Input data =>
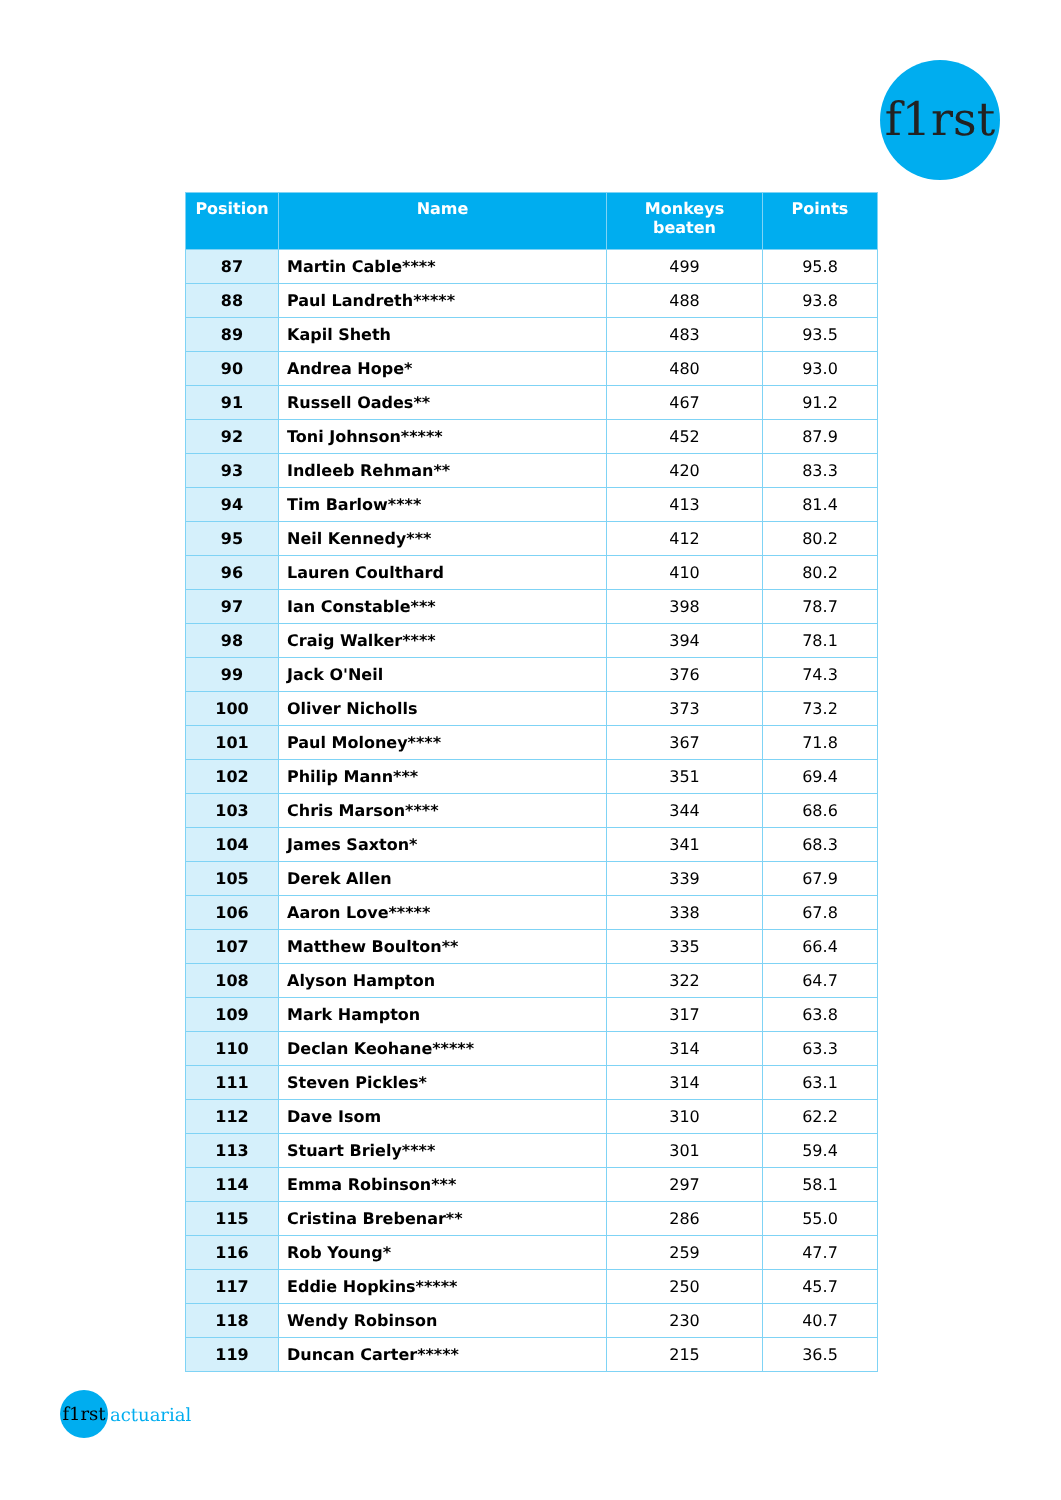f1rst
| Position | Name | Monkeys beaten | Points |
| --- | --- | --- | --- |
| 87 | Martin Cable**** | 499 | 95.8 |
| 88 | Paul Landreth***** | 488 | 93.8 |
| 89 | Kapil Sheth | 483 | 93.5 |
| 90 | Andrea Hope* | 480 | 93.0 |
| 91 | Russell Oades** | 467 | 91.2 |
| 92 | Toni Johnson***** | 452 | 87.9 |
| 93 | Indleeb Rehman** | 420 | 83.3 |
| 94 | Tim Barlow**** | 413 | 81.4 |
| 95 | Neil Kennedy*** | 412 | 80.2 |
| 96 | Lauren Coulthard | 410 | 80.2 |
| 97 | Ian Constable*** | 398 | 78.7 |
| 98 | Craig Walker**** | 394 | 78.1 |
| 99 | Jack O'Neil | 376 | 74.3 |
| 100 | Oliver Nicholls | 373 | 73.2 |
| 101 | Paul Moloney**** | 367 | 71.8 |
| 102 | Philip Mann*** | 351 | 69.4 |
| 103 | Chris Marson**** | 344 | 68.6 |
| 104 | James Saxton* | 341 | 68.3 |
| 105 | Derek Allen | 339 | 67.9 |
| 106 | Aaron Love***** | 338 | 67.8 |
| 107 | Matthew Boulton** | 335 | 66.4 |
| 108 | Alyson Hampton | 322 | 64.7 |
| 109 | Mark Hampton | 317 | 63.8 |
| 110 | Declan Keohane***** | 314 | 63.3 |
| 111 | Steven Pickles* | 314 | 63.1 |
| 112 | Dave Isom | 310 | 62.2 |
| 113 | Stuart Briely**** | 301 | 59.4 |
| 114 | Emma Robinson*** | 297 | 58.1 |
| 115 | Cristina Brebenar** | 286 | 55.0 |
| 116 | Rob Young* | 259 | 47.7 |
| 117 | Eddie Hopkins***** | 250 | 45.7 |
| 118 | Wendy Robinson | 230 | 40.7 |
| 119 | Duncan Carter***** | 215 | 36.5 |
f1rst actuarial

To do =>
The lines to return are those in the records above that hold the word "Hampton".

Written answer =>
| 108 | Alyson Hampton | 322 | 64.7 |
| 109 | Mark Hampton | 317 | 63.8 |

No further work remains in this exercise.